Grandpa Petersen, her father, came to see us one day while we were sick and they talked for a long time. He sat in the kitchen and Mother stood in the bedroom door. As far as I remember, he was our only visitor. At one point, Dad had a doctor come from Ogden because there were no doctors in Huntsville. He gave Mother a bottle of medicine and told her to scrape her tongue. He pronounced it diphtheria.
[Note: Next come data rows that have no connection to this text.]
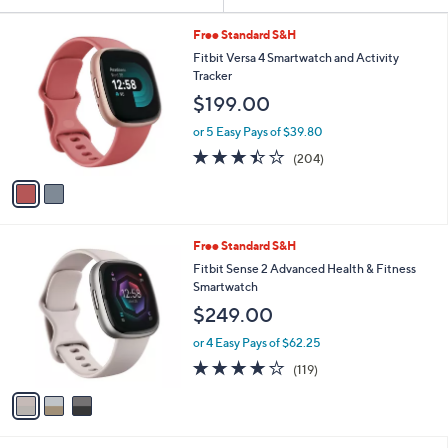
Your
or
Selections:
2
swipe
Free Standard S&H
C
left
Fitbit Versa 4 Smartwatch and Activity
o
Tracker
and
l
$199.00
o
right
r
on
or 5 Easy Pays of $39.80
s
3.4
204
touch
(204)
A
of
Reviews
v
devices
5
a
to
Stars
i
review.
l
3
Free Standard S&H
a
C
b
Fitbit Sense 2 Advanced Health & Fitness
o
l
Smartwatch
l
e
$249.00
o
r
or 4 Easy Pays of $62.25
s
3.8
119
(119)
A
of
Reviews
v
5
a
Stars
i
l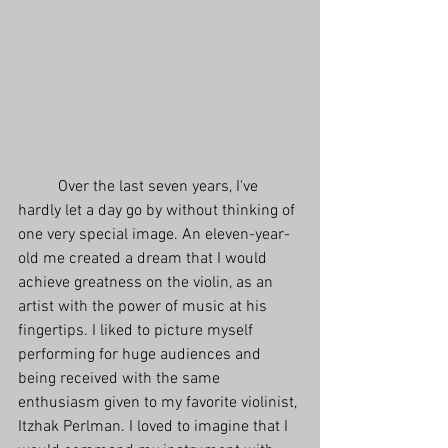
          Over the last seven years, I've 
hardly let a day go by without thinking of 
one very special image. An eleven-year-
old me created a dream that I would 
achieve greatness on the violin, as an 
artist with the power of music at his 
fingertips. I liked to picture myself 
performing for huge audiences and 
being received with the same 
enthusiasm given to my favorite violinist, 
Itzhak Perlman. I loved to imagine that I 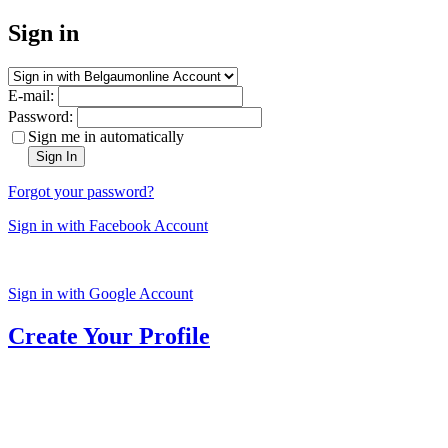
Sign in
E-mail:
Password:
Sign me in automatically
Sign In
Forgot your password?
Sign in with Facebook Account
Sign in with Google Account
Create Your Profile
On January 10, 1901, early in the morning, Dad said to us, “Don’t disturb your mother, she is sleeping.” I can see her now laying in bed. “And don’t let Elmer get in bed with her.” He was in the cradle. “I have to go see Grandma.” We slept on, as did Elmer. Mother had passed away in her sleep. The poison of the disease had gone inwards, and too, she was five months pregnant according to Aunt Mary Petersen. The funeral was small. Very few came to the house as people were afraid. I stood by Mother’s casket and looked at her until someone pulled me away. We children did not go to the funeral. Grandma Winter stayed with us.

Uncle Joe Petersen said of my mother’s death, “My sister Mary died suddenly, supposedly of heart failure, January 10, 1901. At six o’clock in the morning, she raised up and asked her husband if the baby was covered, and, on lying down again, gave a couple of gasps and was gone. She died with a smile on her face, and looked very beautiful. The funeral was held the following Tuesday, January 15, in the Huntsville meeting house, but was poorly attended, probably because it was reported that she had been suffering from diphtheria. My cousin, Henry Petersen, gave the funeral sermon, a very excellent one. Brother David McKay dedicated the grave.”

When they thought we were safely well we moved, lock, stock, and barrel, along with beds and washer, to Grandpa Winter’s. I was only seven years old at this time, but I immediately adopted Elmer, age one. He was my little boy. Peter Winter told me in later years how I really took good care of that little boy. Poor Grandma, then about sixty-seven years old, now had a third family to care for. She was raising the children of Grandfather’s second wife, Mette, who died giving birth to Mary. Anne and Mary took the disease and were real sick for weeks.